True, most of the research I see out there is related to agricultural soils, not containers. I'd be curious to know how much runoff is okay or even beneficial in containers, and how much is "too much" and what the negative effects would be, but I can see why researchers might just not care enough to find out. Home container gardeners probably tend to over-fertilize more than large-scale farmers in the first place, and in containers it's easy enough to top-dress or add synthetic fertilizers as needed should any deficiencies arise.
 

dbz

Well-Known Member
There is a lot of information on Leaching. This process happens is observed scientifically in many papers in regular soil. For some studies they conducted experiments with and without additional fertilizers. Leaching happens. If it happens in soil in open areas, it will also happen in potted plants, due to a much smaller root system logic would dictate this process would be much more profound.

https://www.britannica.com/science/leaching-geochemistry-of-soil
This one looks at nitrogen leaching with fertilizers and without
A host of the following ones look at phosphorous and other micronutrients specific to no till as well

If you are looking for peer reviewed research specific to potted plants or cannabis good luck. However regardless of with potted plants or not the principles remain true. So if you have a potted plant especially with a living or really hot soil like SOHUM or Kindsoil, that would probably be why the manufacturers highly recommend not watering to run-off.

When you are using synthetic nutes the salt content becomes much higher and run-off is much more important. I think what happens with Cannabis growing is these two areas get conflated when they are quite different.

Sure I haven't grown tons of cannabis, but I do grow a lot of garden plants and other plants and have for a long time, and taking all of these things into consideration has certainly merited benefit for me at least in my opinion. Most people that I have seen in the Organics and no till threads have said mostly the same things that I have seen here.
 

Northwood

Well-Known Member
Also, when one understands the concept of leaching in agricultural soils, one will begin to recognize how irrelevant cation exchange capacity is to potted container gardening.
That's because most potted container gardening takes place in a soil-less medium, especially peat moss. Peat moss has an incredibly high CEC, especially when you adjust its pH to 8! Our plants wouldn't enjoy that though. Obviously the CEC of these growing mediums even at usable pH has some effect on nutrient retention and pH buffering, but not nearly enough that it can be relied upon to sustain plants for an entire grow cycle. This is especially true for available magnesium and calcium. And thus the "feed with every watering using drip irrigation" regimen was born.

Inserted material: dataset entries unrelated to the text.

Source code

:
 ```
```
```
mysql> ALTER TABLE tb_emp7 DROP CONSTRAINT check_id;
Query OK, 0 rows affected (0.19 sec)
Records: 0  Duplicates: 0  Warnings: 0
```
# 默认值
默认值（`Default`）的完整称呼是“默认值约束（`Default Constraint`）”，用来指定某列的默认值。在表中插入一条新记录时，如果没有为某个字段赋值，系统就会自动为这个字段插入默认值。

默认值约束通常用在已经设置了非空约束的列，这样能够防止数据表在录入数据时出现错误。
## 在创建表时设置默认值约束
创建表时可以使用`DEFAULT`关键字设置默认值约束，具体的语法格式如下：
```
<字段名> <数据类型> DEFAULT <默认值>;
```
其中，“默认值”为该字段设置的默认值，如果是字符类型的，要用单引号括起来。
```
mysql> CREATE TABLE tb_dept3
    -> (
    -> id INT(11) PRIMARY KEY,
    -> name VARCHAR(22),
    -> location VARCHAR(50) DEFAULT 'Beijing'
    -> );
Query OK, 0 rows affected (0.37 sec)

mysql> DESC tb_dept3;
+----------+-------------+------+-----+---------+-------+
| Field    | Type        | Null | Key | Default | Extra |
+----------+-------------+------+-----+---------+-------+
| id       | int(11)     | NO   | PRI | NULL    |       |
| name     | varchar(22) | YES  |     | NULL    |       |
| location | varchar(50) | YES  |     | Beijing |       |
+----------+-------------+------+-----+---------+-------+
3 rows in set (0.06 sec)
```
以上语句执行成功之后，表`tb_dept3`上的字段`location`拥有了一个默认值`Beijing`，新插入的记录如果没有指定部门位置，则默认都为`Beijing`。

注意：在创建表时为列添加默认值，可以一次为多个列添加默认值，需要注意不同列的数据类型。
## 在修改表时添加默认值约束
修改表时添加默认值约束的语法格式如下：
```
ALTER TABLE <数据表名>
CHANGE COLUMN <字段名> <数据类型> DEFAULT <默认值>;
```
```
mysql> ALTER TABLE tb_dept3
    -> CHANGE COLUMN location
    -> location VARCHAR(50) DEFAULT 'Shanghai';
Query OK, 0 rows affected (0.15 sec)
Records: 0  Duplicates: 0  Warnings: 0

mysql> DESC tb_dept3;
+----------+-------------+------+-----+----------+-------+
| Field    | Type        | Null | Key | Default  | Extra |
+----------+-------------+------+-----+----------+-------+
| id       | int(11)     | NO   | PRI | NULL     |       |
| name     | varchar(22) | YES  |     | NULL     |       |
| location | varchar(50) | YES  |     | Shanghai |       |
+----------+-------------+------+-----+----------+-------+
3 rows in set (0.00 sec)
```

No-till however isn't necessarily the same as conventional potted container growing. Here we must rely more on CEC and we include amendments and additives with the goal of increasing CEC sites. The buildup of stable organic matter will help, but it's gradual and takes a long time. Store bought peat moss isn't exactly like regular stable organic matter because the kind we use hasn't undergone significant humification yet due to the conditions that created it.

Other no-till methods don't worry about CEC much at all, and call for the periodic topdressing of "organic" material that already contains a lot of readily available nutrients that continually leach into the rhizosphere with each top watering. Since I'm getting lazy in my old age, I prefer caring about CEC and not having to worry so much about plant nutrition, rather than the other way around.

Edit: Forgot about the original purpose of the thread! Lol
Yes, I do water to run-off in my style of to-till - but only a couple times during the grow cycle, and a good one in preparation for the next. I'm guessing I have a CEC level that does retain enough nutrients, so a periodic light flush can only be helpful for the specific reasons you mentioned. I plan on passing this soil onto my grand kids, so I'm obligated to prevent it from turning into a toxic anaerobic mess of salts and fluoride by that time.